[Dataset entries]
·····
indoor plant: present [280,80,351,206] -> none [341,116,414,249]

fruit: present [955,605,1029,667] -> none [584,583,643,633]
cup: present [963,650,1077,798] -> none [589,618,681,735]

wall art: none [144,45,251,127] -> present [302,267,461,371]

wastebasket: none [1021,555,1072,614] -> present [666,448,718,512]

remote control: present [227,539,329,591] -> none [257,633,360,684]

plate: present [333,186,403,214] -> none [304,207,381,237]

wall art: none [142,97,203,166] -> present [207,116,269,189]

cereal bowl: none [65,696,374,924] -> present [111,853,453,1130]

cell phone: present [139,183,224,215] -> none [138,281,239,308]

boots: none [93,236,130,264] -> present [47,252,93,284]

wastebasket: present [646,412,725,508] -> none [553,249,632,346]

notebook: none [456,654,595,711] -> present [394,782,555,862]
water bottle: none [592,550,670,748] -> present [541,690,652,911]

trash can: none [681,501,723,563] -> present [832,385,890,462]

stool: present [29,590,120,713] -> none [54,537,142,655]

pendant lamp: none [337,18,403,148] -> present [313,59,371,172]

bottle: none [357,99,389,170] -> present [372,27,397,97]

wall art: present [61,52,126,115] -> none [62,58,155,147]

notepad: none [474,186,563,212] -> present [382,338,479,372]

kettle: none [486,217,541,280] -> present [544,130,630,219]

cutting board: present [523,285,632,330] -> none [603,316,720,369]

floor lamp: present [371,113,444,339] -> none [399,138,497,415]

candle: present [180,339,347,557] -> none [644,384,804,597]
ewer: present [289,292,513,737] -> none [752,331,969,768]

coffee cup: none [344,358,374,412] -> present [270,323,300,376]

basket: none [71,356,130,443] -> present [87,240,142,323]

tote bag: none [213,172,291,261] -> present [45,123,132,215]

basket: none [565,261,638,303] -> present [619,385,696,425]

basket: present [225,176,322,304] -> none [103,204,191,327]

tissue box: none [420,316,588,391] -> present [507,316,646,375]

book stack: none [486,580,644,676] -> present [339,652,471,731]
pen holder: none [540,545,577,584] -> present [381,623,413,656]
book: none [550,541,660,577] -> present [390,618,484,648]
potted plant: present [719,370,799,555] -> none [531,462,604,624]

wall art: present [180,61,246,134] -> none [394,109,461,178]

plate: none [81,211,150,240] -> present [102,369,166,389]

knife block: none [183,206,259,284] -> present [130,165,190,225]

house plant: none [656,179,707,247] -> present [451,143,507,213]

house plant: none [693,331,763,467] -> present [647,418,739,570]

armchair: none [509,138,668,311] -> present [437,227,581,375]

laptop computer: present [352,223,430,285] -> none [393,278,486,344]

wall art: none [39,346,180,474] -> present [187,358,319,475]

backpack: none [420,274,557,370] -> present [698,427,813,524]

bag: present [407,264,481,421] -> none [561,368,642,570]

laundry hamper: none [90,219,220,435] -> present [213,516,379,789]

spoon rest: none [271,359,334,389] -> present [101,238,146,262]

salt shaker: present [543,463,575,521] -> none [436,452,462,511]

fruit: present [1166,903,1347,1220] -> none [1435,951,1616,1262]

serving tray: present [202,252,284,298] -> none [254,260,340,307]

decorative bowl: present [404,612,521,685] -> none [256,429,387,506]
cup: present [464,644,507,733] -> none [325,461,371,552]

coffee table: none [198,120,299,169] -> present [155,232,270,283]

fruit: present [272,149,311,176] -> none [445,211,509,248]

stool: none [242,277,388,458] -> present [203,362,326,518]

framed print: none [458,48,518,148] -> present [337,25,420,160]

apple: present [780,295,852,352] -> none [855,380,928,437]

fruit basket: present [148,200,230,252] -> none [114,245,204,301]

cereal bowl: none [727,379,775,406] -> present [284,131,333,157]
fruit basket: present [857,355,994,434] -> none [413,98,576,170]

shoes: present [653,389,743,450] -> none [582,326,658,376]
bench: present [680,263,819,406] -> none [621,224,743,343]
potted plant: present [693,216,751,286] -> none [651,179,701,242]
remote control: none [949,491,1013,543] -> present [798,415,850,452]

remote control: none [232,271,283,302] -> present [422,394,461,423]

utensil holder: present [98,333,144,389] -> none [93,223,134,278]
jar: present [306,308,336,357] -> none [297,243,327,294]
·····
(Work item)
Of all the entries above, retype exactly the lines from the line with "cell phone: present" to the line with "water bottle: none", both included, and no others.

(Task output)
cell phone: present [139,183,224,215] -> none [138,281,239,308]

boots: none [93,236,130,264] -> present [47,252,93,284]

wastebasket: present [646,412,725,508] -> none [553,249,632,346]

notebook: none [456,654,595,711] -> present [394,782,555,862]
water bottle: none [592,550,670,748] -> present [541,690,652,911]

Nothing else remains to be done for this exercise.